Ouch. I'm edging into this territory now. After over a decade of really trying, our relationship is finally tanking and I'm just waking up to the possibility that the years spent thinking that, because we 'got on' (when he wasn't in active crazy-mode), the phasing out of sex from our relationship wasn't such a big deal. I've given myself a hard time, now it's clear it's over, for not doing what @Horsie suggests and really getting on his case and encouraging intimacy, but have to remind myself I've been in active trauma and survival for much of this time, just trying not to rock the boat.

But now, I hate to say @Mummadeze , I've come down on the side of getting honest with myself and really feeling the sadness of having had something I love so much withheld or made impossible with the headfuckery of his circus.

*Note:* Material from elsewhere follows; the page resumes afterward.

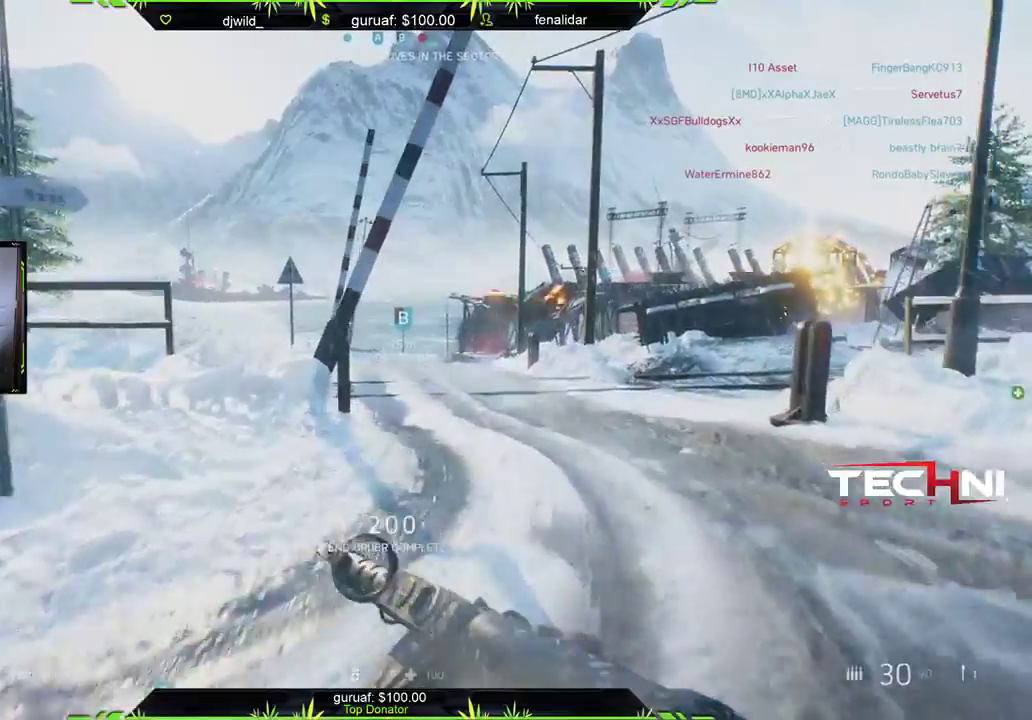
{"buttons": [], "left_stick": "up", "right_stick": "center", "events": []}
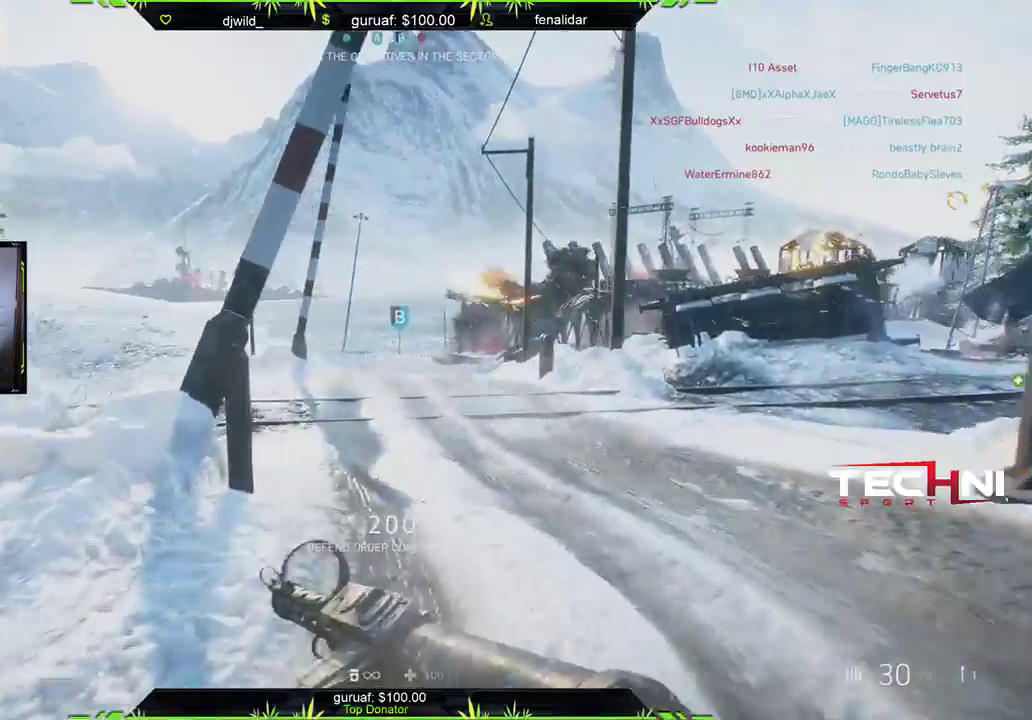
{"buttons": [], "left_stick": "up", "right_stick": "center", "events": []}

So I'm trying to lean into what the future might hold -not yet, as this is all still tumbling down around my ears, but at some point. Horsie's suggestion to 'getting filthy' makes me shudder a bit though: I'm about as far from a prude as you can get and have had a lifetime of amazing sex, but I've never been able to get with the filthy / naughty narrative of sex; it feels like a particularly British angle which just doesn't resonate with me (European). I genuinely worry that there'll be no men who just like sex as it is without it having that 'edge' of something slightly smutty about it.

Horsie · 08/08/2025 07:41

@HouseOfNoRegrets That advice was specifically to the OP, a married woman who seems to desire her husband. And filthy sex can mean anything you want it to. It's totally subjective. For some people it might just mean a surprise light smack on the bum and playfully pinning your partner's wrists above them. For others it might be a lot more full-on. My ex-husband did a surprise position once that only involved a slight adjustment of one of my legs, and it felt pretty filthy. If you find anything that's happening in bed to be smutty, then it's the wrong thing to be doing for you. I've never found anything I've done with a partner to be or feel smutty, only hot. But then, I've had very little sex in my life, so

Good sex should only involve what you enthusiastically consent to do with someone you're dying to do it with. No point otherwise. It's meant to be fun! Anyway, that advice was for the OP in her particular situation, so don't worry!